In kabuki, the kuroko serve many of the same purposes as running crew. They move scenery and props on stage, aiding in scene changes and costume changes. They will also often play the role of animals, will-o-the-wisps, or other roles which are played not by an actor in full costume, but by holding a prop. Kuroko wear all black, head to toe, in order to imply that they are invisible and not part of the action onstage.
The convention of wearing black to imply that the wearer is invisible on stage is a central element in bunraku puppet theatre as well. Kuroko will wear white or blue in order to blend in with the background in a scene set, for example, in a snowstorm, or at sea, in which case they are referred to as "Yukigo" (雪子 snow person?) or "Namigo" (波子 wave person?) respectively. As this convention was extended to kabuki actors depicting stealthy ninja, historian Stephen Turnbull suggested that the stereotypical image of a ninja dressed all in black derived from kabuki. Real ninja, living prior to the advent of kabuki might have dressed in this way occasionally for night work, but certainly wouldn't have worn black at all times.
In Noh theatre, a kōken, wearing black but no mask, serves much the same purpose.
Examples from popular culture
- Kuroko methods were often used by the late Nagi Noda, notably in the Scissor Sisters music video for She's My Man and the MEG video for Precious.

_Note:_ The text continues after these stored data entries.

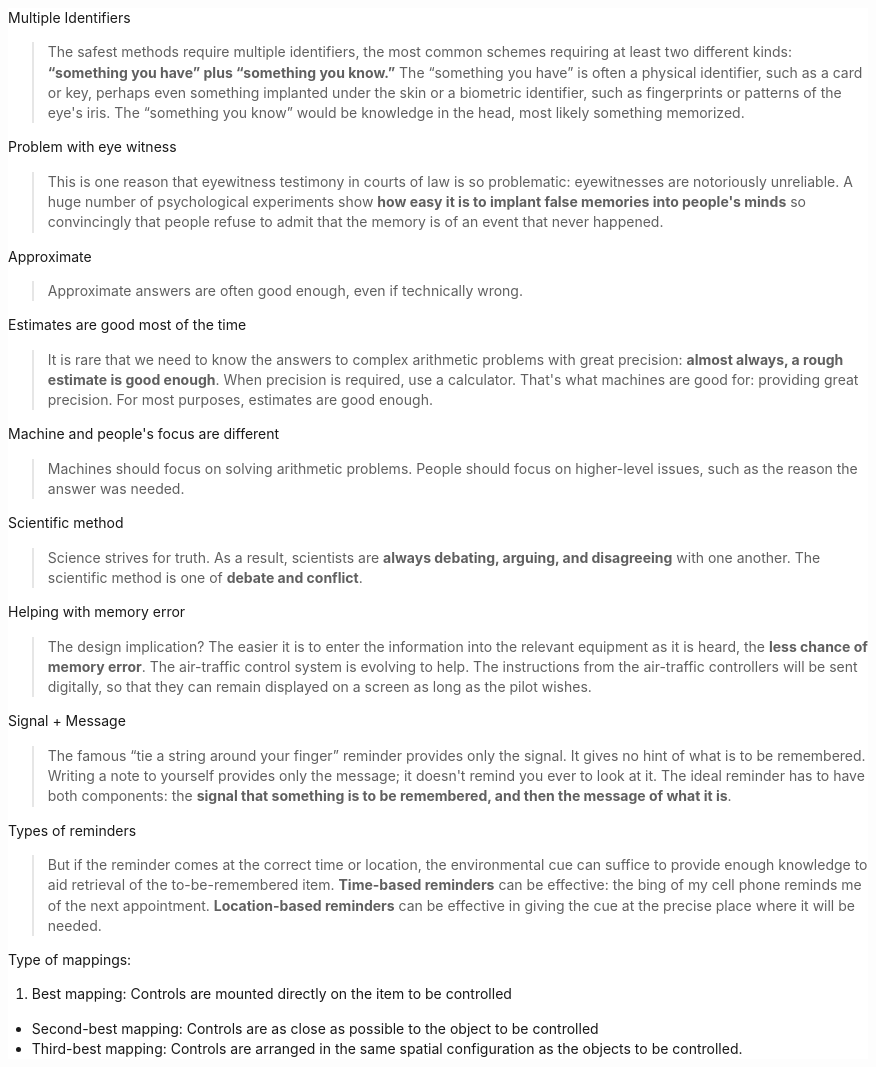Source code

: Multiple Identifiers

> The safest methods require multiple identifiers, the most common schemes requiring at least two different kinds: **“something you have” plus “something you know.”** The “something you have” is often a physical identifier, such as a card or key, perhaps even something implanted under the skin or a biometric identifier, such as fingerprints or patterns of the eye's iris. The “something you know” would be knowledge in the head, most likely something memorized.

Problem with eye witness

> This is one reason that eyewitness testimony in courts of law is so problematic: eyewitnesses are notoriously unreliable. A huge number of psychological experiments show **how easy it is to implant false memories into people's minds** so convincingly that people refuse to admit that the memory is of an event that never happened.

Approximate

> Approximate answers are often good enough, even if technically wrong.

Estimates are good most of the time

> It is rare that we need to know the answers to complex arithmetic problems with great precision: **almost always, a rough estimate is good enough**. When precision is required, use a calculator. That's what machines are good for: providing great precision. For most purposes, estimates are good enough.

Machine and people's focus are different

> Machines should focus on solving arithmetic problems. People should focus on higher-level issues, such as the reason the answer was needed.

Scientific method

> Science strives for truth. As a result, scientists are **always debating, arguing, and disagreeing** with one another. The scientific method is one of **debate and conflict**.

Helping with memory error

> The design implication? The easier it is to enter the information into the relevant equipment as it is heard, the **less chance of memory error**. The air-traffic control system is evolving to help. The instructions from the air-traffic controllers will be sent digitally, so that they can remain displayed on a screen as long as the pilot wishes.

Signal + Message

> The famous “tie a string around your finger” reminder provides only the signal. It gives no hint of what is to be remembered. Writing a note to yourself provides only the message; it doesn't remind you ever to look at it. The ideal reminder has to have both components: the **signal that something is to be remembered, and then the message of what it is**.

Types of reminders

> But if the reminder comes at the correct time or location, the environmental cue can suffice to provide enough knowledge to aid retrieval of the to-be-remembered item. **Time-based reminders** can be effective: the bing of my cell phone reminds me of the next appointment. **Location-based reminders** can be effective in giving the cue at the precise place where it will be needed.

Type of mappings:

1. Best mapping: Controls are mounted directly on the item to be controlled
- Second-best mapping: Controls are as close as possible to the object to be controlled
- Third-best mapping: Controls are arranged in the same spatial configuration as the objects to be controlled.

- A Kuroko character appears in some of the Samurai Shodown and Power Instinct video games as the referee, and also a secret playable character occasionally.
- Kuroko were Ryoko Mendou's personal servants in the manga and anime series Urusei Yatsura.
- Kuroko are used extensively in two Super Sentai series, namely "Ninpuu Sentai Hurricaneger" (2002) and "Samurai Sentai Shinkenger" (2009). In the latter's case, when Kamen Rider Decade crossed over with Shinkenger, Tsukasa Kadoya a.k.a. Kamen Rider Decade appears in the Sentai's world as one of the Kuroko of the Shiba household.
- The title character of Kuroko's Basketball has the ability of misdirection, which makes him quasi invisible. This is a reference to the invisibility of the kuroko.
- Turnbull, Stephen (2003). "Ninja: AD 1460-1650." Oxford: Osprey Publishing. p14.
- Shōriya Aragorō (2006). www.kabuki21.com. Accessed 29 August 2006.